State Key Laboratory of Biotherapy and Cancer Center, West China Hospital, West China Medical School, Sichuan University, And Collaborative Innovation Center for Biotherapy, 17#3rd Section, Ren Min South Road, Chengdu, 610041, China.
School of Life Science and Engineering, Southwest JiaoTong University, Chengdu, Sichuan, 611756, China.

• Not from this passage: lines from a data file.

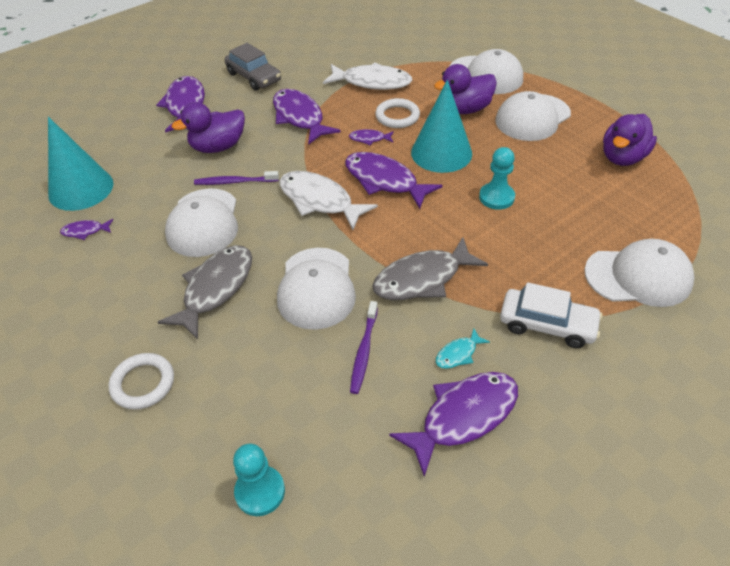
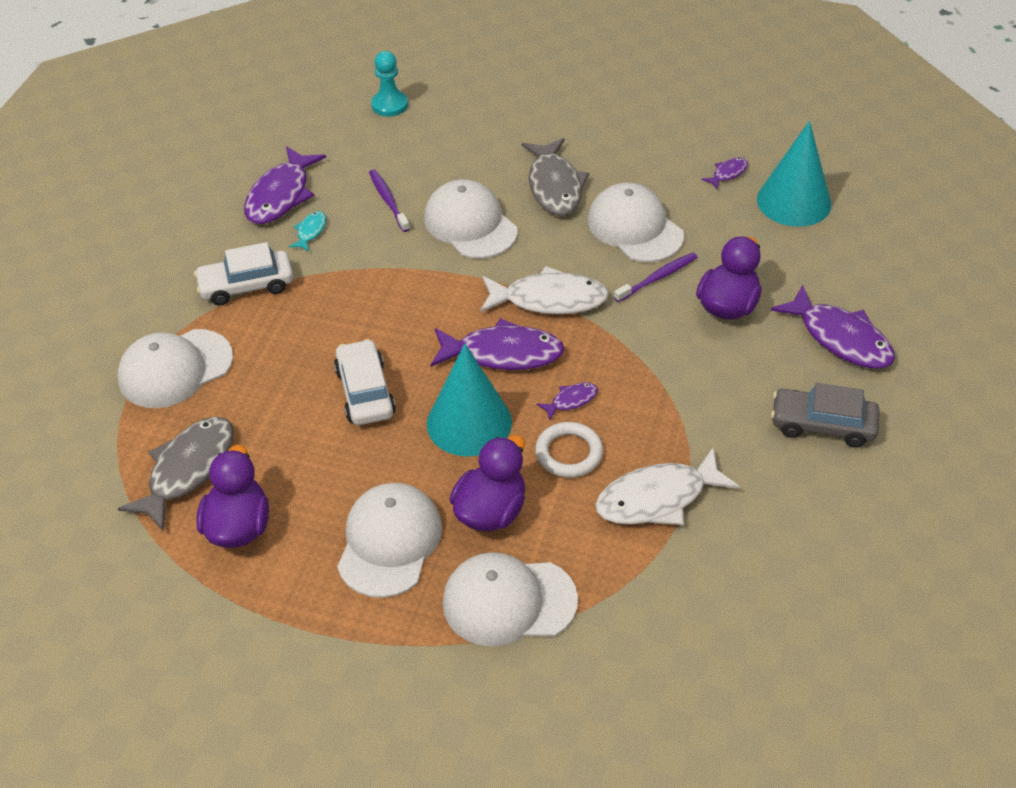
camera: 145 degrees right, 0 degrees up
(143, 383) = (531, 114): white ring -> none
(300, 117) = (686, 390): purple fish -> none
(422, 279) = (383, 273): grey fish -> grey fish (188, 470)
(496, 197) = (365, 392): turquoise pawn -> white car

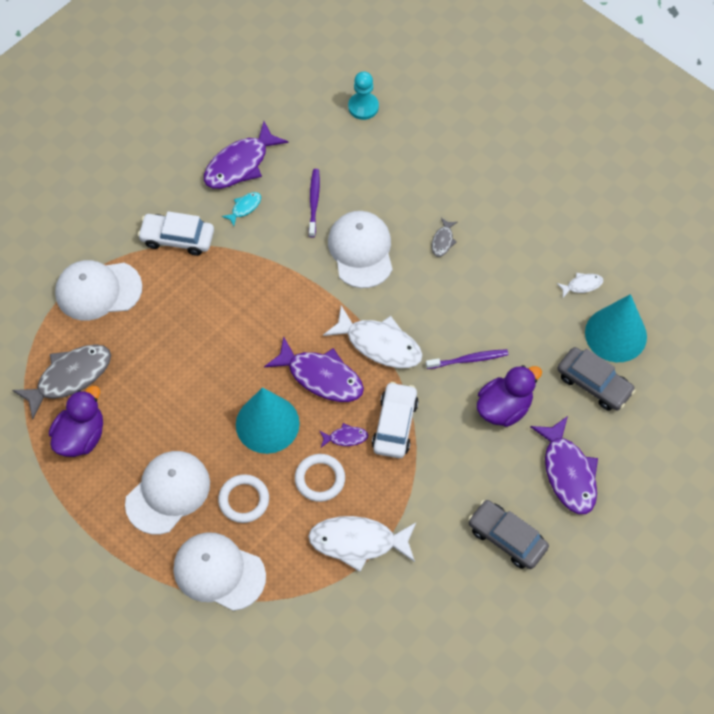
camera: 25 degrees right, 15 degrees up
(365, 392) = (212, 367): white car -> white car (395, 425)
(490, 511) = (244, 500): purple duck -> white ring
(554, 186) = (443, 241): grey fish -> grey fish, size x0.47
(635, 228) = (479, 306): white cap -> none
(728, 173) = (582, 285): purple fish -> white fish
(805, 250) = (594, 383): none -> grey car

Eur J Med Chem. 2021 Aug 5;220:113499. doi: 10.1016/j.ejmech.2021.113499. Epub 2021 Apr 26.
Aberrant signaling of fibroblast growth factor receptors (FGFRs) has been identified as a driver of tumorigenesis and the development of many solid tumors, making FGFRs a compelling target for anticancer therapy. Herein, we describe the design and synthesis of pyrido[1,2-a]pyrimidinone derivatives as potent FGFR inhibitors. Examination of structure-activity relationships and preliminary assessment identified 23d as a novel FGFR inhibitor that displayed excellent potency in vitro. Candidate 23d suppressed the phosphorylation of FGFR signaling pathways and induced cell cycle arrest and apoptosis at low nanomolar concentration. In the kinase inhibition profile, 23d showed excellent kinase selectivity for the FGFR family. Furthermore, 23d showed higher aqueous solubility than Erdafitinib. Moreover, 23d exhibited potent antitumor activity (tumor growth inhibition = 106.4%) in FGFR2-amplified SNU-16 gastric cancer xenograft model using a daily oral dose of 30 mg/kg. These results suggest that 23d is a promising candidate for further drug development.
成纤维细胞生长因子受体(FGFRs)信号的异常已被确定为肿瘤发生和许多实体瘤发展的驱动因素,使 FGFR 成为抗癌治疗的一个有吸引力的靶点。在此,我们描述了吡啶并[1,2-a]嘧啶酮衍生物作为有效的 FGFR 抑制剂的设计和合成。结构-活性关系的研究和初步评估确定 23d 是一种新型的 FGFR 抑制剂,在体外具有优异的活性。候选化合物 23d 抑制 FGFR 信号通路的磷酸化,并在低纳摩尔浓度下诱导细胞周期停滞和凋亡。在激酶抑制谱中,23d 对 FGFR 家族表现出优异的激酶选择性。此外,23d 的水溶性高于 Erdafitinib。此外,23d 在 FGFR2 扩增的 SNU-16 胃癌异种移植模型中,以每日口服 30mg/kg 的剂量显示出很强的抗肿瘤活性(肿瘤生长抑制率为 106.4%)。这些结果表明,23d 是进一步药物开发的有前途的候选药物。